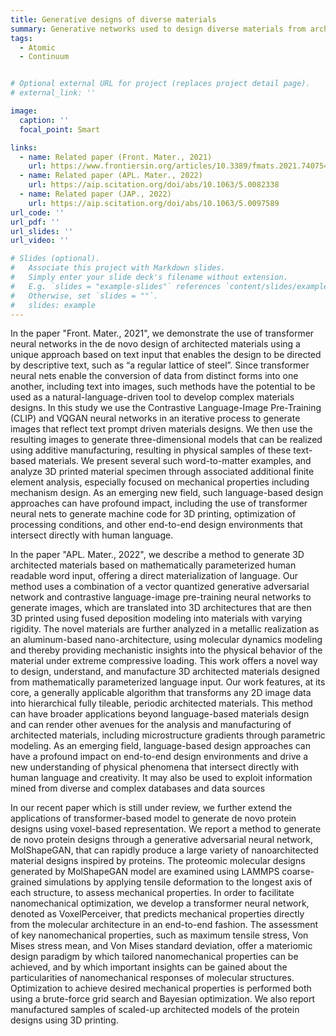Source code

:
 ```yaml
---
title: Generative designs of diverse materials
summary: Generative networks used to design diverse materials from architected materials to biological materials.
tags:
  - Atomic
  - Continuum


# Optional external URL for project (replaces project detail page).
# external_link: ''

image:
  caption: ''
  focal_point: Smart

links:
  - name: Related paper (Front. Mater., 2021)
    url: https://www.frontiersin.org/articles/10.3389/fmats.2021.740754/full
  - name: Related paper (APL. Mater., 2022)
    url: https://aip.scitation.org/doi/abs/10.1063/5.0082338
  - name: Related paper (JAP., 2022)
    url: https://aip.scitation.org/doi/abs/10.1063/5.0097589
url_code: ''
url_pdf: ''
url_slides: ''
url_video: ''

# Slides (optional).
#   Associate this project with Markdown slides.
#   Simply enter your slide deck's filename without extension.
#   E.g. `slides = "example-slides"` references `content/slides/example-slides.md`.
#   Otherwise, set `slides = ""`.
#   slides: example
---
```


In the paper "Front. Mater., 2021", we demonstrate the use of transformer neural networks in the de novo design of architected materials using a unique approach based on text input that enables the design to be directed by descriptive text, such as “a regular lattice of steel”. Since transformer neural nets enable the conversion of data from distinct forms into one another, including text into images, such methods have the potential to be used as a natural-language-driven tool to develop complex materials designs. In this study we use the Contrastive Language-Image Pre-Training (CLIP) and VQGAN neural networks in an iterative process to generate images that reflect text prompt driven materials designs. We then use the resulting images to generate three-dimensional models that can be realized using additive manufacturing, resulting in physical samples of these text-based materials. We present several such word-to-matter examples, and analyze 3D printed material specimen through associated additional finite element analysis, especially focused on mechanical properties including mechanism design. As an emerging new field, such language-based design approaches can have profound impact, including the use of transformer neural nets to generate machine code for 3D printing, optimization of processing conditions, and other end-to-end design environments that intersect directly with human language.

In the paper "APL. Mater., 2022", we describe a method to generate 3D architected materials based on mathematically parameterized human readable word input, offering a direct materialization of language. Our method uses a combination of a vector quantized generative adversarial network and contrastive language-image pre-training neural networks to generate images, which are translated into 3D architectures that are then 3D printed using fused deposition modeling into materials with varying rigidity. The novel materials are further analyzed in a metallic realization as an aluminum-based nano-architecture, using molecular dynamics modeling and thereby providing mechanistic insights into the physical behavior of the material under extreme compressive loading. This work offers a novel way to design, understand, and manufacture 3D architected materials designed from mathematically parameterized language input. Our work features, at its core, a generally applicable algorithm that transforms any 2D image data into hierarchical fully tileable, periodic architected materials. This method can have broader applications beyond language-based materials design and can render other avenues for the analysis and manufacturing of architected materials, including microstructure gradients through parametric modeling. As an emerging field, language-based design approaches can have a profound impact on end-to-end design environments and drive a new understanding of physical phenomena that intersect directly with human language and creativity. It may also be used to exploit information mined from diverse and complex databases and data sources

In our recent paper which is still under review, we further extend the applications of transformer-based model to generate de novo protein designs using voxel-based representation. We report a method to generate de novo protein designs through a generative adversarial neural network, MolShapeGAN, that can rapidly produce a large variety of nanoarchitected material designs inspired by proteins.  The proteomic molecular designs generated by MolShapeGAN model are examined using LAMMPS coarse-grained simulations by applying tensile deformation to the longest axis of each structure, to assess mechanical properties. In order to facilitate nanomechanical optimization, we develop a transformer neural network, denoted as VoxelPerceiver, that predicts mechanical properties directly from the molecular architecture in an end-to-end fashion. The assessment of key nanomechanical properties, such as maximum tensile stress, Von Mises stress mean, and Von Mises standard deviation, offer a materiomic design paradigm by which tailored nanomechanical properties can be achieved, and by which important insights can be gained about the particularities of nanomechanical responses of molecular structures. Optimization to achieve desired mechanical properties is performed both using a brute-force grid search and Bayesian optimization.  We also report manufactured samples of scaled-up architected models of the protein designs using 3D printing. 

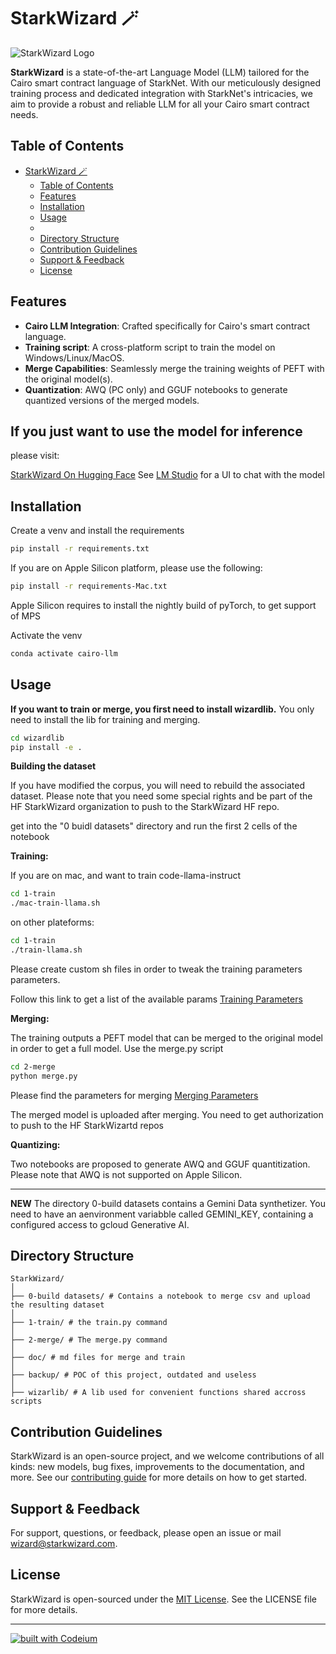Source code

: # StarkWizard 🪄

![StarkWizard Logo](doc/starkwizard_256.png)

**StarkWizard** is a state-of-the-art Language Model (LLM) tailored for the Cairo smart contract language of StarkNet. With our meticulously designed training process and dedicated integration with StarkNet's intricacies, we aim to provide a robust and reliable LLM for all your Cairo smart contract needs.

## Table of Contents

- [StarkWizard 🪄](#starkwizard-)
  - [Table of Contents](#table-of-contents)
  - [Features](#features)
  - [Installation](#installation)
  - [Usage](#usage)
  - [](#)
  - [Directory Structure](#directory-structure)
  - [Contribution Guidelines](#contribution-guidelines)
  - [Support \& Feedback](#support--feedback)
  - [License](#license)

## Features

- **Cairo LLM Integration**: Crafted specifically for Cairo's smart contract language.
- **Training script**: A cross-platform script to train the model on Windows/Linux/MacOS.
- **Merge Capabilities**: Seamlessly merge the training weights of PEFT with the original model(s).
- **Quantization**: AWQ (PC only) and GGUF notebooks to generate quantized versions of the merged models.



## If you just want to use the model for inference

please visit:

[StarkWizard On Hugging Face](https://huggingface.co/StarkWizard) See [LM Studio](https://https://lmstudio.ai/) for a UI to chat with the model

## Installation

Create a venv and install the requirements

```bash
pip install -r requirements.txt
```

If you are on Apple Silicon platform, please use the following:

```bash
pip install -r requirements-Mac.txt
```

Apple Silicon requires to install the nightly build of pyTorch, to get support of MPS

Activate the venv

```bash
conda activate cairo-llm
```

## Usage

**If you want to train or merge, you first need to install wizardlib.**
You only need to install the lib for training and merging.

```bash
cd wizardlib
pip install -e .
```

**Building the dataset**

If you have modified the corpus, you will need to rebuild the associated dataset.
Please note that you need some special rights and be part of the HF StarkWizard organization to push to the StarkWizard HF repo.

get into the "0 buidl datasets" directory and run the first 2 cells of the notebook

**Training:**

If you are on mac, and want to train code-llama-instruct

```bash
cd 1-train
./mac-train-llama.sh
```

on other plateforms:

```bash
cd 1-train
./train-llama.sh
```

Please create custom sh files in order to tweak the training parameters parameters.

Follow this link to get a list of the available params [Training Parameters](doc/train.md)

**Merging:**

The training outputs a PEFT model that can be merged to the original model in order to get a full model. Use the merge.py script

```bash
cd 2-merge
python merge.py
```

Please find the parameters for merging [Merging Parameters](doc/merge.md)

The merged model is uploaded after merging. You need to get authorization to push to the HF StarkWizartd repos

**Quantizing:**

Two notebooks are proposed to generate AWQ and GGUF quantitization. Please note that AWQ is not supported on Apple Silicon.

---

**NEW**
The directory 0-build datasets contains a Gemini Data synthetizer. You need to have an aenvironment variabble called GEMINI_KEY, containing a configured access to gcloud Generative AI.


## 

## Directory Structure

```
StarkWizard/
│
├── 0-build datasets/ # Contains a notebook to merge csv and upload the resulting dataset
│
├── 1-train/ # the train.py command
│
├── 2-merge/ # The merge.py command
│
├── doc/ # md files for merge and train
│
├── backup/ # POC of this project, outdated and useless
│
├── wizarlib/ # A lib used for convenient functions shared accross scripts
```

## Contribution Guidelines

StarkWizard is an open-source project, and we welcome contributions of all kinds: new models, bug fixes, improvements to the documentation, and more. See our [contributing guide](doc/contribution_guide.md) for more details on how to get started.

## Support & Feedback

For support, questions, or feedback, please open an issue or mail wizard@starkwizard.com.

## License

StarkWizard is open-sourced under the [MIT License](LICENSE). See the LICENSE file for more details.

---

[![built with Codeium](https://codeium.com/badges/main)](https://codeium.com)
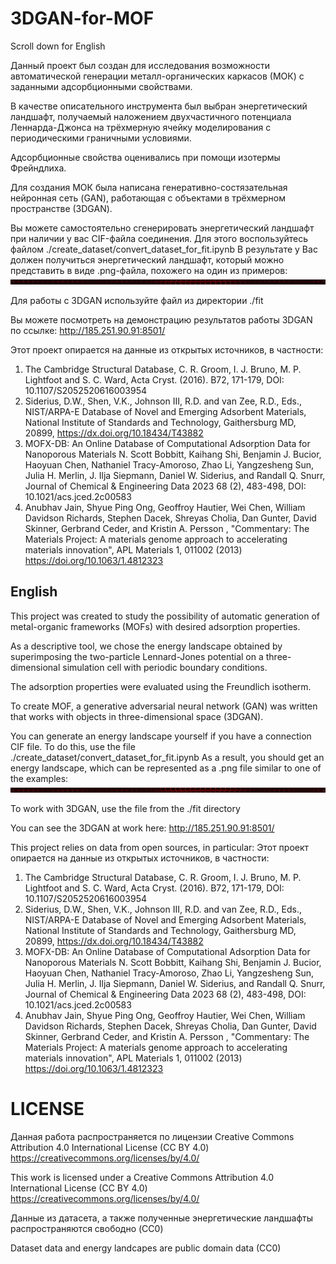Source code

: # 3DGAN-for-MOF

Scroll down for English

Данный проект был создан для исследования возможности автоматической генерации металл-органических каркасов (МОК) с заданными адсорбционными свойствами.

В качестве описательного инструмента был выбран энергетический ландшафт, получаемый наложением двухчастичного потенциала Леннарда-Джонса на трёхмерную ячейку моделирования с периодическими граничными условиями.

Адсорбционные свойства оценивались при помощи изотермы Фрейндлиха.

Для создания МОК была написана генеративно-состязательная нейронная сеть (GAN), работающая с объектами в трёхмерном пространстве (3DGAN).

Вы можете самостоятельно сгенерировать энергетический ландшафт при наличии у вас CIF-файла соединения. Для этого воспользуйтесь файлом ./create_dataset/convert_dataset_for_fit.ipynb
В результате у Вас должен получиться энергетический ландшафт, который можно представить в виде .png-файла, похожего на один из примеров:
![example](./examples/0.png)

Для работы с 3DGAN используйте файл из директории ./fit

Вы можете посмотреть на демонстрацию результатов работы 3DGAN по ссылке:
http://185.251.90.91:8501/

Этот проект опирается на данные из открытых источников, в частности:
1. The Cambridge Structural Database, C. R. Groom, I. J. Bruno, M. P. Lightfoot and S. C. Ward, Acta Cryst. (2016). B72, 171-179, DOI: 10.1107/S2052520616003954
2. Siderius, D.W., Shen, V.K., Johnson III, R.D. and van Zee, R.D., Eds., NIST/ARPA-E Database of Novel and Emerging Adsorbent Materials, National Institute of Standards and Technology, Gaithersburg MD, 20899, https://dx.doi.org/10.18434/T43882
3. MOFX-DB: An Online Database of Computational Adsorption Data for Nanoporous Materials
N. Scott Bobbitt, Kaihang Shi, Benjamin J. Bucior, Haoyuan Chen, Nathaniel Tracy-Amoroso, Zhao Li, Yangzesheng Sun, Julia H. Merlin, J. Ilja Siepmann, Daniel W. Siderius, and Randall Q. Snurr, Journal of Chemical & Engineering Data 2023 68 (2), 483-498, DOI: 10.1021/acs.jced.2c00583 
4. Anubhav Jain, Shyue Ping Ong, Geoffroy Hautier, Wei Chen, William Davidson Richards, Stephen Dacek, Shreyas Cholia, Dan Gunter, David Skinner, Gerbrand Ceder, and Kristin A. Persson , "Commentary: The Materials Project: A materials genome approach to accelerating materials innovation", APL Materials 1, 011002 (2013) https://doi.org/10.1063/1.4812323

## English

This project was created to study the possibility of automatic generation of metal-organic frameworks (MOFs) with desired adsorption properties.

As a descriptive tool, we chose the energy landscape obtained by superimposing the two-particle Lennard-Jones potential on a three-dimensional simulation cell with periodic boundary conditions.

The adsorption properties were evaluated using the Freundlich isotherm.

To create MOF, a generative adversarial neural network (GAN) was written that works with objects in three-dimensional space (3DGAN).

You can generate an energy landscape yourself if you have a connection CIF file. To do this, use the file ./create_dataset/convert_dataset_for_fit.ipynb
As a result, you should get an energy landscape, which can be represented as a .png file similar to one of the examples:
![example](./examples/1.png)

To work with 3DGAN, use the file from the ./fit directory

You can see the 3DGAN at work here:
http://185.251.90.91:8501/

This project relies on data from open sources, in particular:
Этот проект опирается на данные из открытых источников, в частности:
1. The Cambridge Structural Database, C. R. Groom, I. J. Bruno, M. P. Lightfoot and S. C. Ward, Acta Cryst. (2016). B72, 171-179, DOI: 10.1107/S2052520616003954
2. Siderius, D.W., Shen, V.K., Johnson III, R.D. and van Zee, R.D., Eds., NIST/ARPA-E Database of Novel and Emerging Adsorbent Materials, National Institute of Standards and Technology, Gaithersburg MD, 20899, https://dx.doi.org/10.18434/T43882
3. MOFX-DB: An Online Database of Computational Adsorption Data for Nanoporous Materials
N. Scott Bobbitt, Kaihang Shi, Benjamin J. Bucior, Haoyuan Chen, Nathaniel Tracy-Amoroso, Zhao Li, Yangzesheng Sun, Julia H. Merlin, J. Ilja Siepmann, Daniel W. Siderius, and Randall Q. Snurr, Journal of Chemical & Engineering Data 2023 68 (2), 483-498, DOI: 10.1021/acs.jced.2c00583 
4. Anubhav Jain, Shyue Ping Ong, Geoffroy Hautier, Wei Chen, William Davidson Richards, Stephen Dacek, Shreyas Cholia, Dan Gunter, David Skinner, Gerbrand Ceder, and Kristin A. Persson , "Commentary: The Materials Project: A materials genome approach to accelerating materials innovation", APL Materials 1, 011002 (2013) https://doi.org/10.1063/1.4812323






# LICENSE

Данная работа распространяется по лицензии Creative Commons Attribution 4.0 International License (CC BY 4.0) https://creativecommons.org/licenses/by/4.0/

This work is licensed under a Creative Commons Attribution 4.0 International License (CC BY 4.0) https://creativecommons.org/licenses/by/4.0/


Данные из датасета, а также полученные энергетические ландшафты распространяются свободно (CC0)

Dataset data and energy landcapes are public domain data (CC0)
_ _ _ _ _
Work order – Counting only lines that hold "landscape", state how many appear in the records, and give nothing but the number.

Solution for this exercise – 3